The problem with the ASPxGridView VirtualPaging is that it does not "append" the new page when scrolling, instead it "replaces" the old page with a new one. This behavior is counter-intuitive because if we scroll back up, the control asks the server for the previous page which was already loaded before we scrolled down in the first place.

What the Grid needs is an actual endless scrolling like the one demo'd in the sample you are referring to.

4 April 2012
Mehul Harry (DevExpress)
Mehul Harry (DevExpress)

Andre,

Take a look at the sample in this demo. The ASPxGridView is a grid after all so if you'd like to use it for an entire page, then I recommend using the approach in the sample above.

Thanks.

4 April 2012
Crono
Crono

Mehul,

Your suggestion to Andre is to pay a steep price of lost features in exchange for one, and this is exactly what he, Phillip and I don't want to happen. As cool as endless pagination is, we can't afford to lose filter, sort, inline edition and validation of data for it.

Hope I made it clearer.

4 April 2012
Mehul Harry (DevExpress)
Mehul Harry (DevExpress)

Crono,

Thanks.

Endless pagination adds items to the page. If the ASPxGridView did that then you would lose performance as the grid rows increased.

Also, the ASPxGridView would need to try to keep the header floating at the top.

Not saying it's impossible but challenging.

I will look into it some more and let you know.

Thanks.

4 April 2012
Crono
Crono

Mehul,

"Endless pagination adds items to the page. If the ASPxGridView did that then you would lose performance as the grid rows increased."

Right, but since that applies to your above sample too, it's kind of a non-issue.

"Also, the ASPxGridView would need to try to keep the header floating at the top.

Not saying it's impossible but challenging."

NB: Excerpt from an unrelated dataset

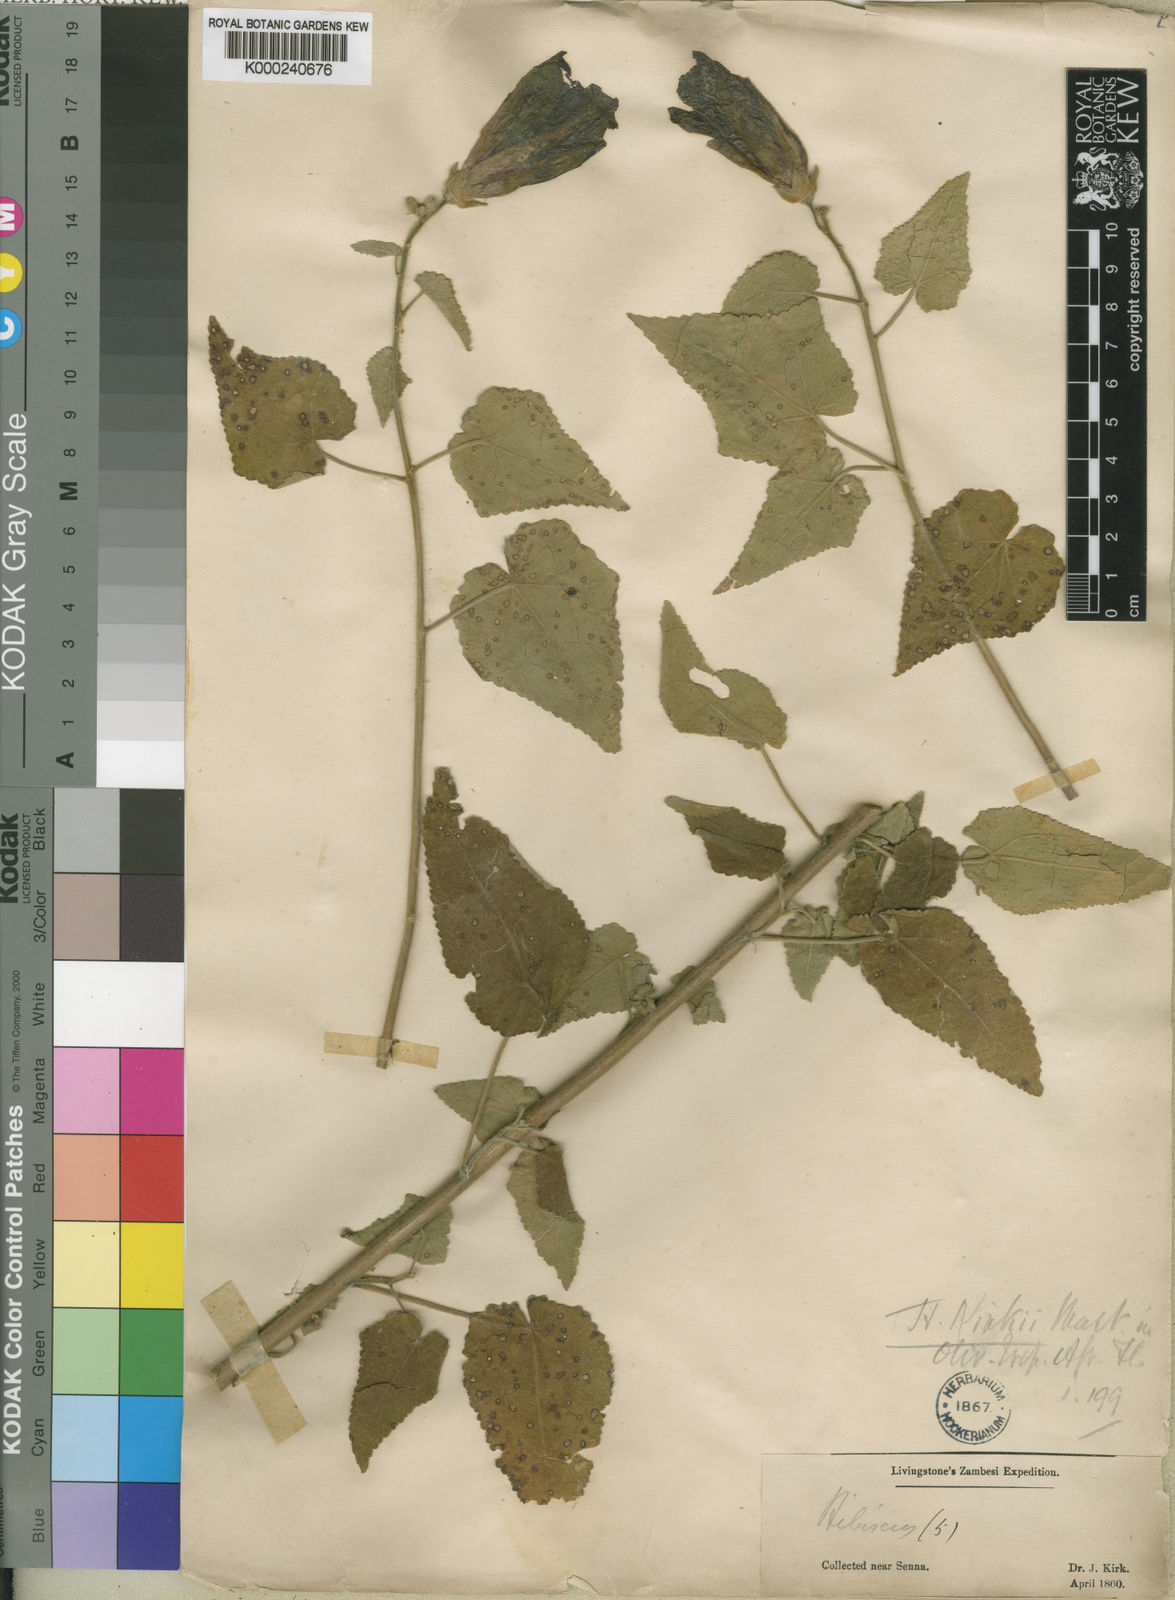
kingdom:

Now that looks more like a point to me. Indeed, it could hurt some web apps relying a lot on how the grid is rendered on the client. Not good. :/

Now maybe the solution could be a less awkward virtual scroll, with the two or three last pages remaining loaded? That already would be a huge improvement!

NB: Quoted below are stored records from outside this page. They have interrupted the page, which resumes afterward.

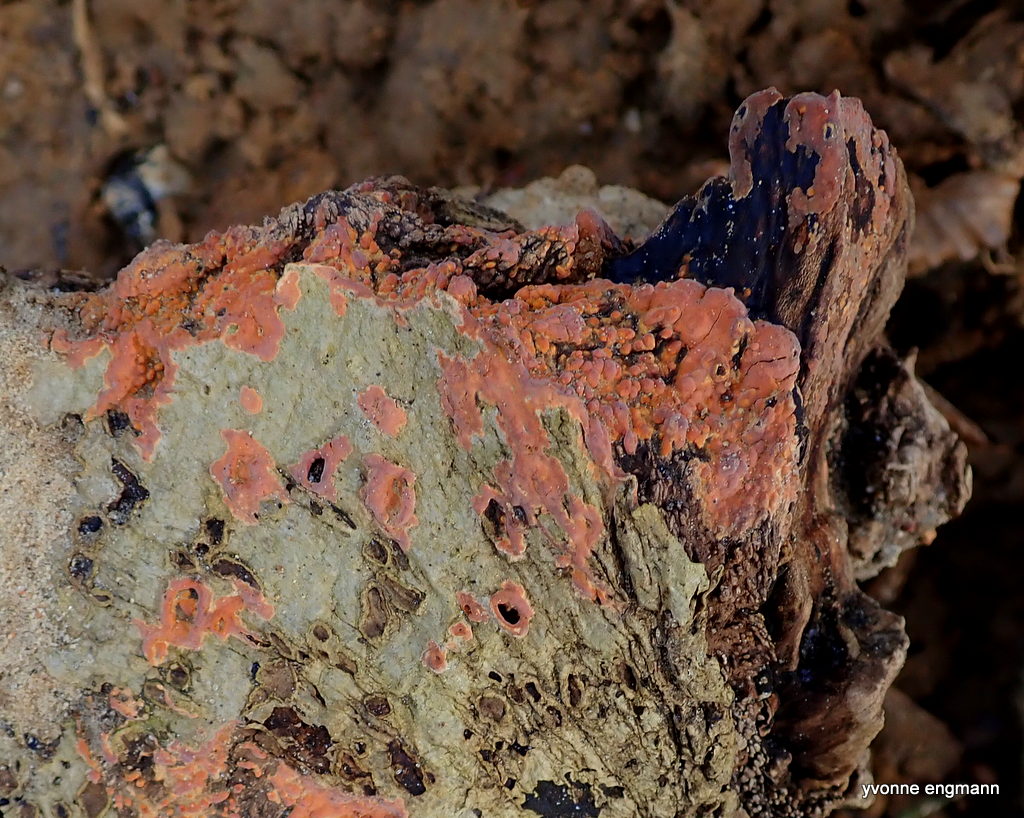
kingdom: Fungi
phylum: Basidiomycota
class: Agaricomycetes
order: Russulales
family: Peniophoraceae
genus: Peniophora
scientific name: Peniophora incarnata
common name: laksefarvet voksskind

... especially for that darned last page holding only two or three records when others had 25! For the less-than-average end user (don't we love those? :D), it's very confusing.

I wished I could use virtual scrolling as it is now, but I know it will be a matter of days before a user calls in, freaking out and screaming "your stupid app deletes records as I scroll!!!!!!". :)

4 April 2012
Andre Labaki
Andre Labaki

Mehul,

Thank you for your reply.

I total agree with Crono regarding the possibility to "cache" on the client side a certain number of pages.

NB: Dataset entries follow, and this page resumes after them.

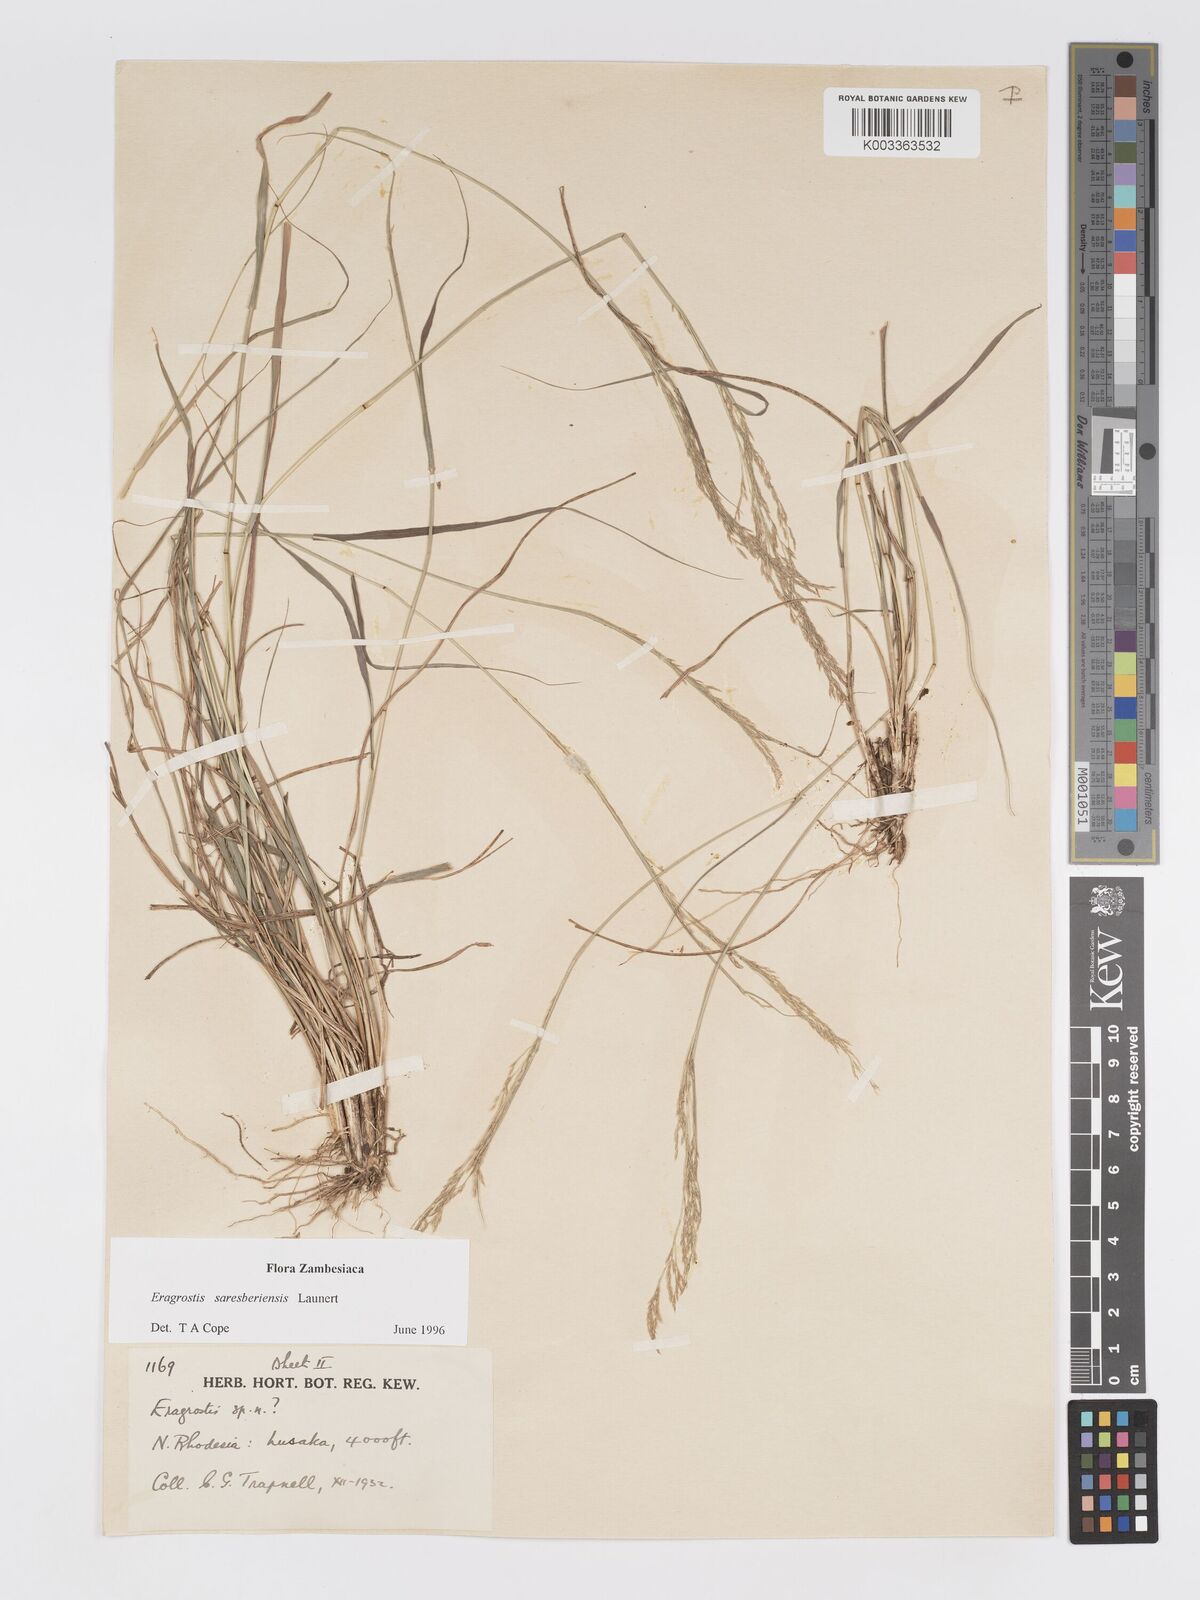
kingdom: Plantae
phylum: Tracheophyta
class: Liliopsida
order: Poales
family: Poaceae
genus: Eragrostis
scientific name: Eragrostis saresberiensis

Actually there is a suggestion logged in the support center which details exactly what we are looking for:

www.devexpress.com/.../S137906.aspx

I sincerely hope this will be implemented since I also cannot use the current state of the Virtual scrolling.

Thanks.

5 April 2012
Crono
Crono

Thanks for the link, Andre. I'm tracking the suggestion now.

5 April 2012
Gilmer Donis
Gilmer Donis

Mehul, thanks for the tip, at first sight endless scrolling with devexpress seems such a great property, but after using it for a while, I'm not agree with the funcionality that the  ASPxGridView provide.  I also total agree with the other guys, "cache" is needed.

What you suggest isn't really what a user will be happy to have, because it just moved forward or backward from page to page, loosing the control over the actual page, and doing exactly what a click does to the page counter.

I'll be waiting for a new review to this property.

5 April 2012
Fırat Esmer
Fırat Esmer

I found this usefull. Thanks!

6 April 2012
Mehul Harry (DevExpress)
Mehul Harry (DevExpress)

@Firat Thanks!

6 April 2012
Mehul Harry (DevExpress)
Mehul Harry (DevExpress)

Crono, Andre, Gilmer, Philip,

Thanks for your feedback. I'll discuss it with the team and we'll consider it for the future.

6 April 2012
mahendra bisht
mahendra bisht

may we have the functionality virtual scrolling with client-side databinding using devexpress Gridview. Means there is no server side progress and databinding when we scroll up.

21 August 2012
Mehul Harry (DevExpress)
Mehul Harry (DevExpress)

Mahendra,

The ASP.NET controls are server controls and the functionality you're looking for is not possible with the ASP.NET server controls. Keep an eye on devexpress.com for upcoming news about future products. Thanks.